Here’s a prediction: If the 2024 general election is between Nikki Haley and Joe Biden, America will have its first woman president. It won’t be a Democrat focused on the glass ceiling, but a conservative daughter of immigrants from South Carolina who dismissed identity politics in her kickoff speech.
Of course, that is a tall order for an untested candidate polling at 1 percent in a Monmouth University survey. It is contingent on navigating the choppy waters of a growing GOP primary field likely awash with others arguing for generational change. It requires a compelling and clear rationale for her candidacy and addressing lingering questions about former President Donald Trump, the person whose administration she served and once vowed not to compete against.
But Haley’s strengths should not be underestimated, especially these three.
First, she has foreign policy chops. After four items were shot out of the skies in eight days without explanation, Americans are unsettled. Speculation is running so rampant that the White House press secretary declared “no indication of aliens.” Meanwhile, the war between Ukraine and Russia is escalating at its one-year mark, and the messy withdrawal from Afghanistan remains a blemish.

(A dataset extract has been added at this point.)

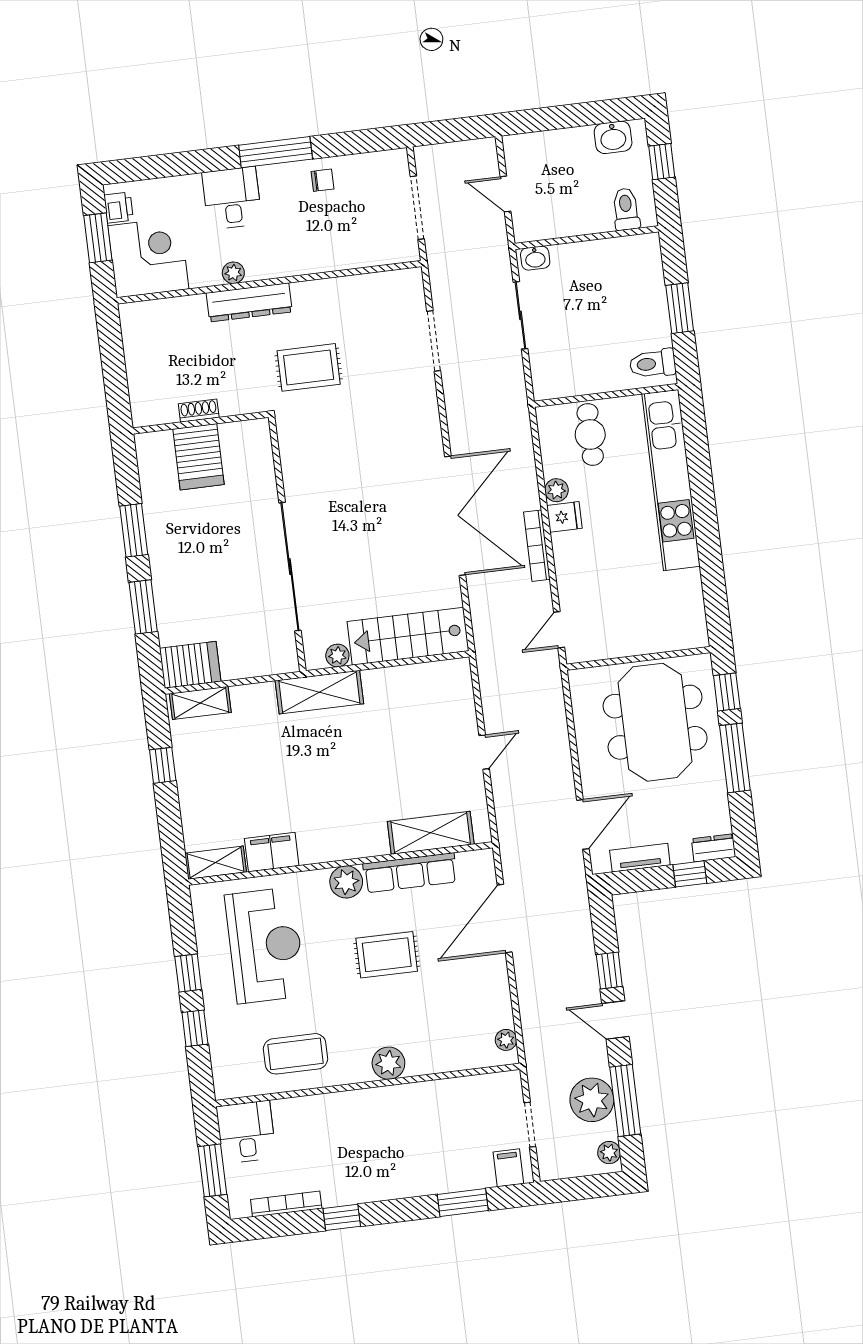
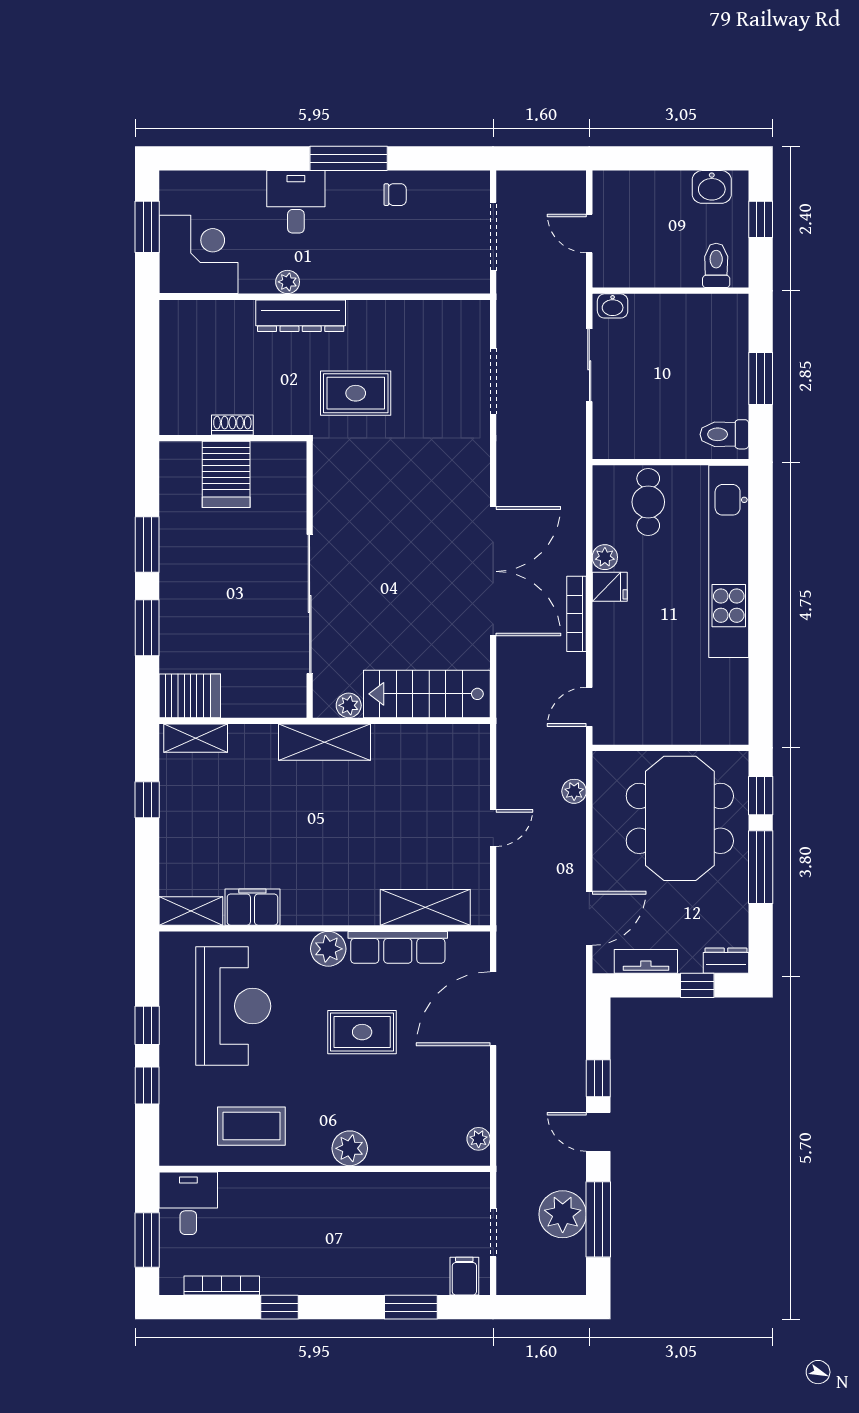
printer: (119, 208) -> (173, 197), removed
plant: (609, 1153) -> (574, 791), moved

From her tenure as United Nations ambassador, Haley has experience on the international stage. On her watch, the United States recognized Jerusalem as the capital of Israel, approved new sanctions against North Korea and spoke out against the world’s worst human rights abusers.
Second, the state Haley was elected twice to govern and the broader southeast region is flourishing. From Georgia to Florida to South Carolina, it’s no accident that some of the most prominent names in the GOP hail from the region. It’s also more than just a warm climate. Thriving economies and the COVID-19 pandemic are fueling these migration patterns.

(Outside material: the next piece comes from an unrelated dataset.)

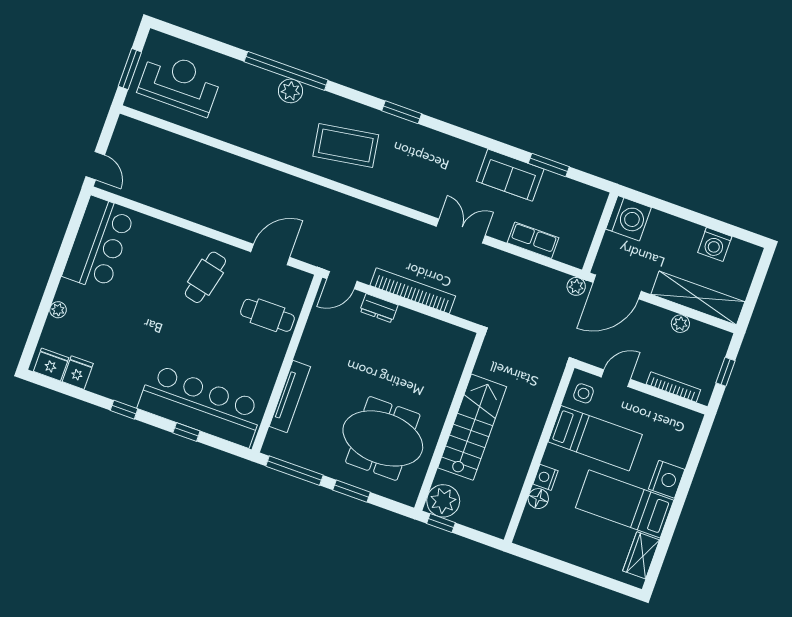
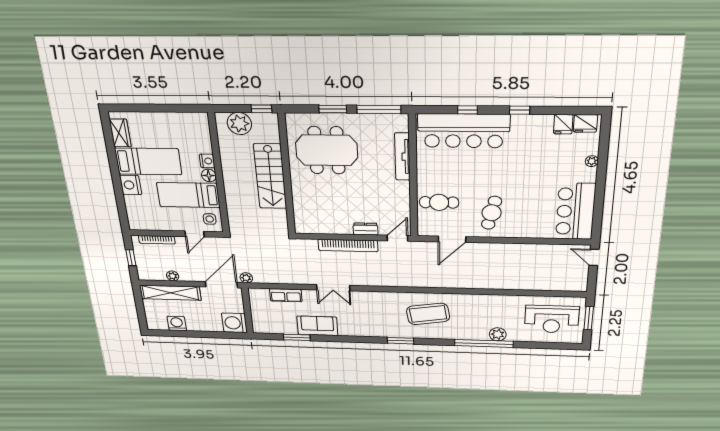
plant: (291, 91) -> (498, 334), moved
floor lamp: (538, 499) -> (209, 175), moved
plant: (443, 501) -> (239, 124), moved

Under Haley’s tenure, South Carolina’s unemployment rate hit a 15-year low. Last year its population grew at the third fastest rate in the nation.
Third, as a former governor, Haley can fall back on her executive experience. From mass shootings to hurricanes to negotiating a bipartisan compromise removing the Confederate flag from the Statehouse, her tenure in Columbia was eventful. Unlike senators, governors have more responsibilities than delivering floor speeches or attending hearings. This is a useful contrast point not only in a primary but also with President Biden, who spent 36 years in the Senate and arrived at the White House with no executive experience beyond his time in the Obama administration.
Of course, Haley faces challenges from her left and right, especially around Trump. Following her 2018 resignation from his administration, even the New York Times editorial page praised her as “that rarest of Trump appointees: one who can exit the administration with her dignity largely intact.” Yet Haley famously pledged not to run against Trump in 2024, a promise she is now breaking. It was not the political death knell for a first-term senator named Barack Obama who ruled out a presidential run in 2006 only to reverse course two years later.
In the days after the Jan. 6 riots at the U.S. Capitol, Haley predicted Trump would not, “run for federal office again.” Queried on his conspiracy theories about the 2020 election, she would only say, “he believes it.”
These issues alone may not sink Haley in a GOP primary but expect her rivals to highlight the inconsistencies to raise questions about her character. Some of her colleagues in the Trump administration, including her old boss, former Secretary of State Mike Pompeo, have grumbled about her decision to leave early. The Wall Street Journal editorial board raised questions about her, “speaking in the absence of knowledge.”
Above all, electability has never been a persuasive argument for Republican voters. The ability to defeat Biden will not cut it. Even with all his baggage, in some polls, Trump is still polling ahead of the sitting president. If they are being honest, many Democrats will admit that Biden’s best chance of reelection hinges on Trump as the GOP standard bearer, the rematch of 2020 that 6 in 10 Americans do not want.
In fact, any Republican not named Trump would likely start as the proverbial frontrunner versus Biden. Many contemporaries of the 50-year-old Haley will be calling for generational change against the 80-year-old Biden. Haley could well be the alternative candidate, but so could any of the others preparing to make the plunge.
No doubt Nikki Haley has her work cut out for her, but it would be a mistake to write her off. Now that she is an official candidate, the true test begins.